PROBLEM REQUIREMENTS >> Duplicate the material word for word, beginning with the line that contains "What is the current volume on this syringe, in" and going on through the end of the material. Leave the pictures out of your answer.

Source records
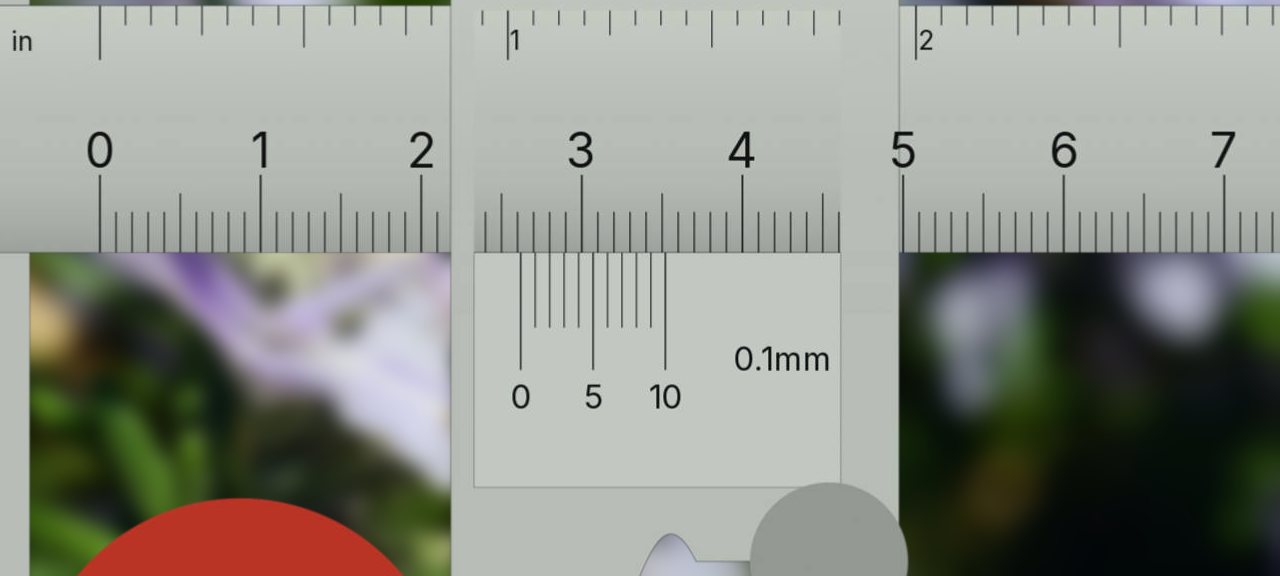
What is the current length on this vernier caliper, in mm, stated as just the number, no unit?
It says 26.2
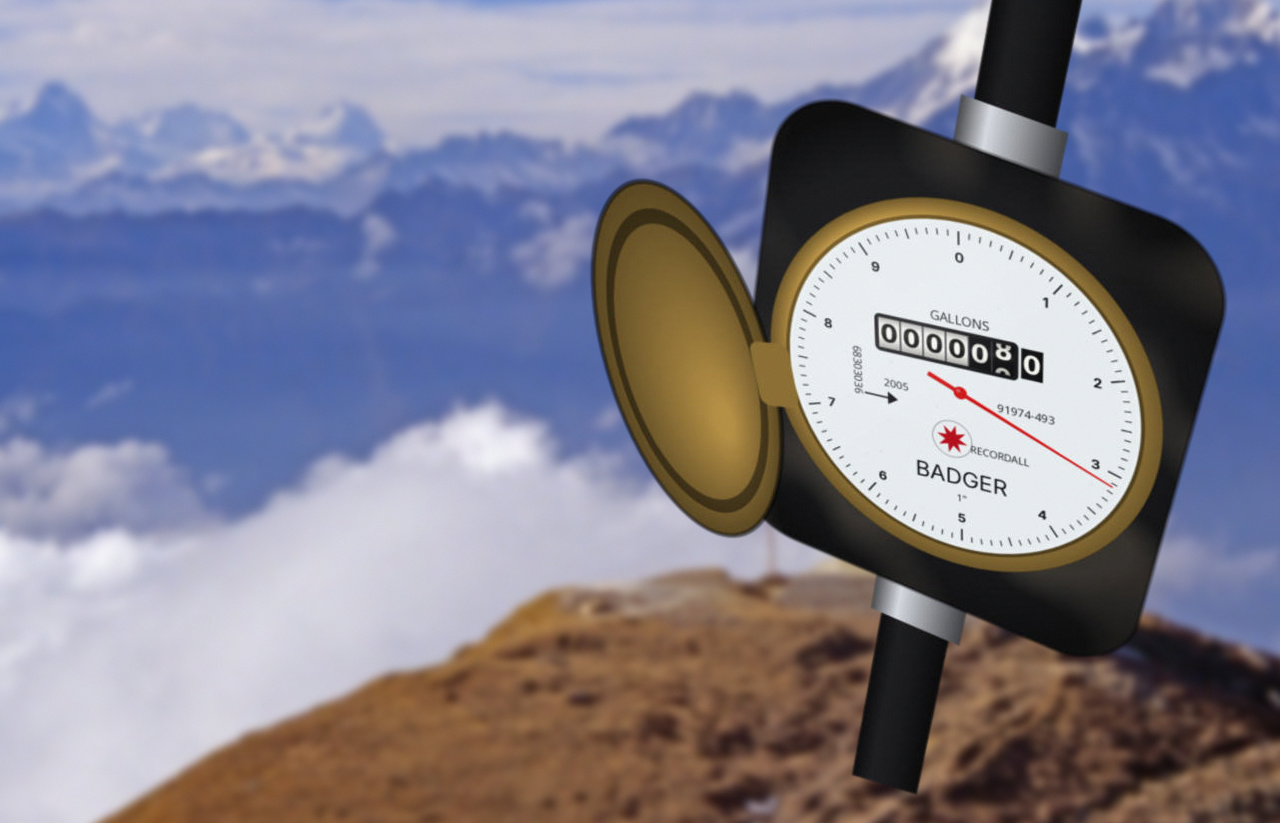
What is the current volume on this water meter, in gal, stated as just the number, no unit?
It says 83.1
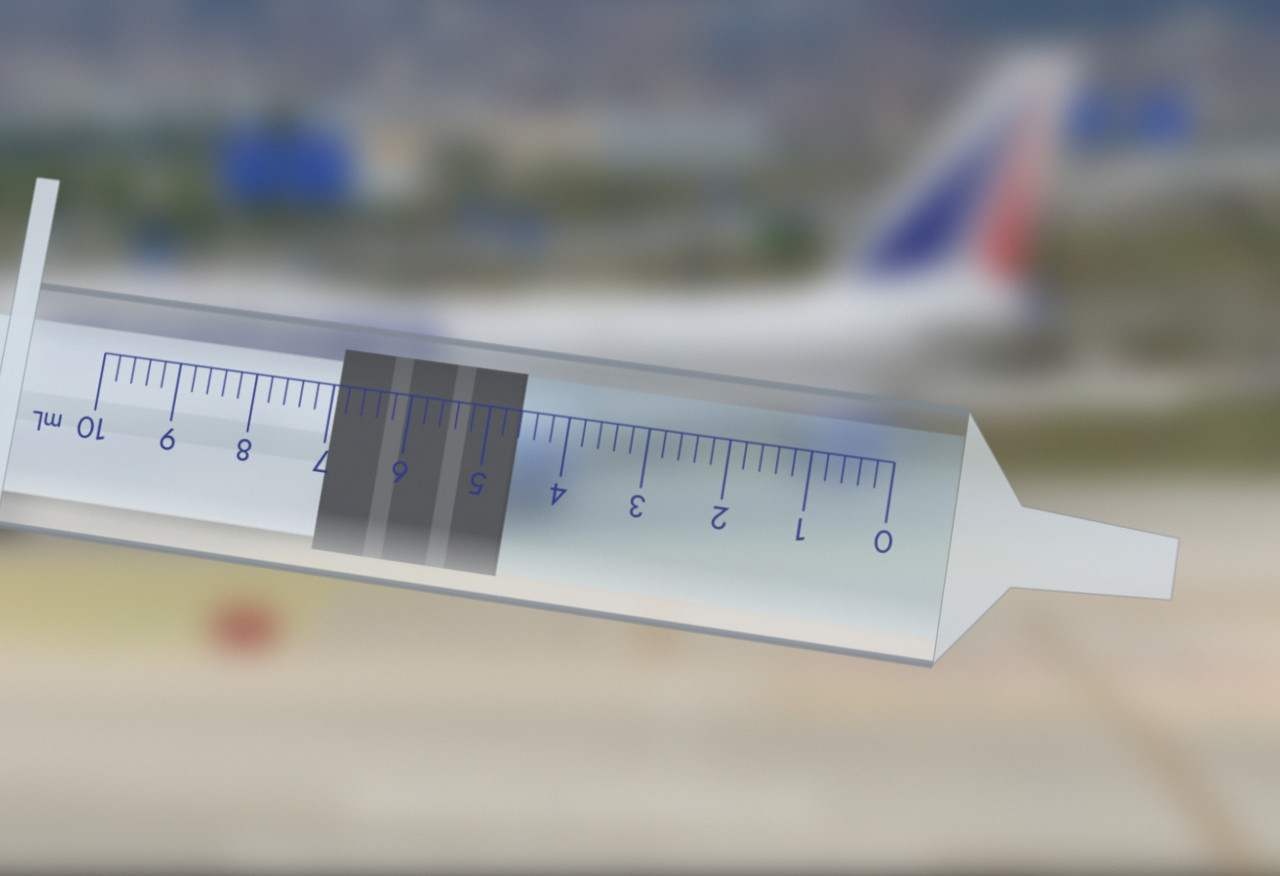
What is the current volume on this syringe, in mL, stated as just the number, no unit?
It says 4.6
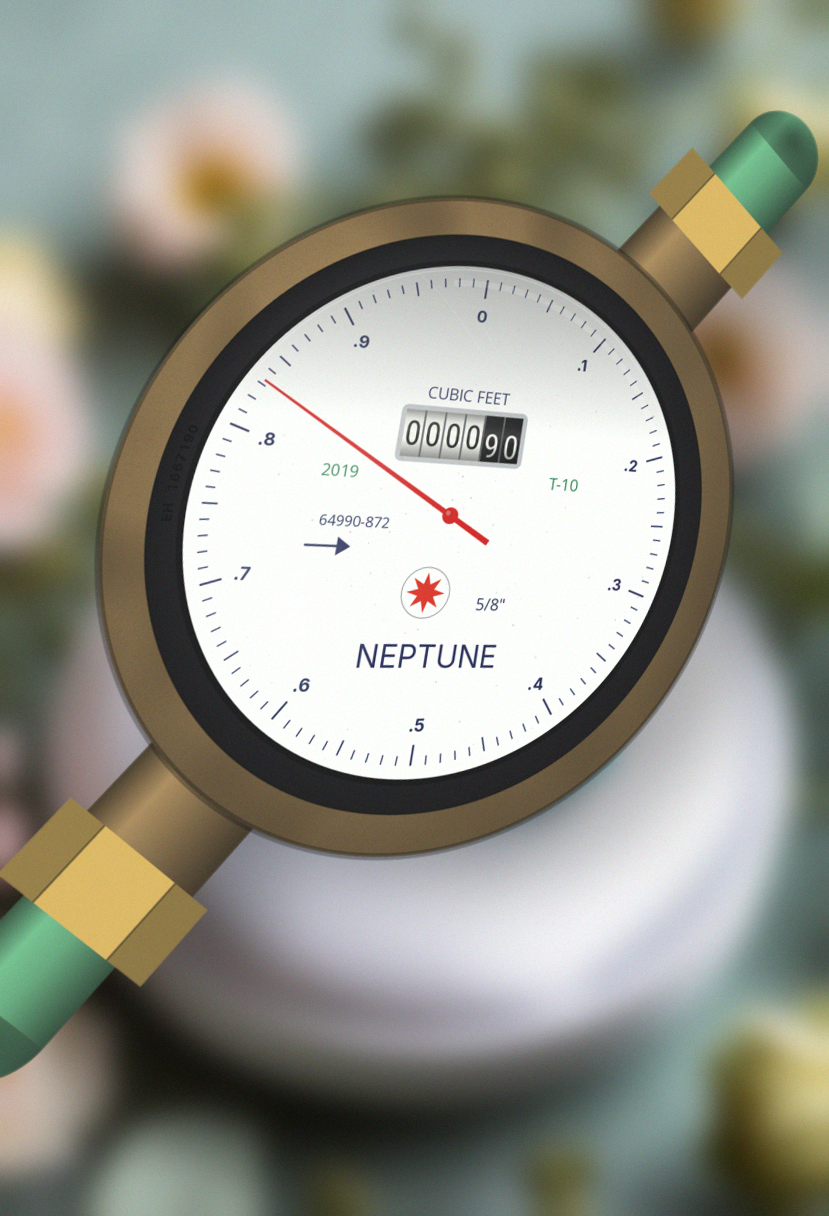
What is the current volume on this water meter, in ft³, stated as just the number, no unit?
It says 89.83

RESPONSE AREA >>
What is the current volume on this syringe, in mL, stated as just the number, no unit?
It says 4.6
What is the current volume on this water meter, in ft³, stated as just the number, no unit?
It says 89.83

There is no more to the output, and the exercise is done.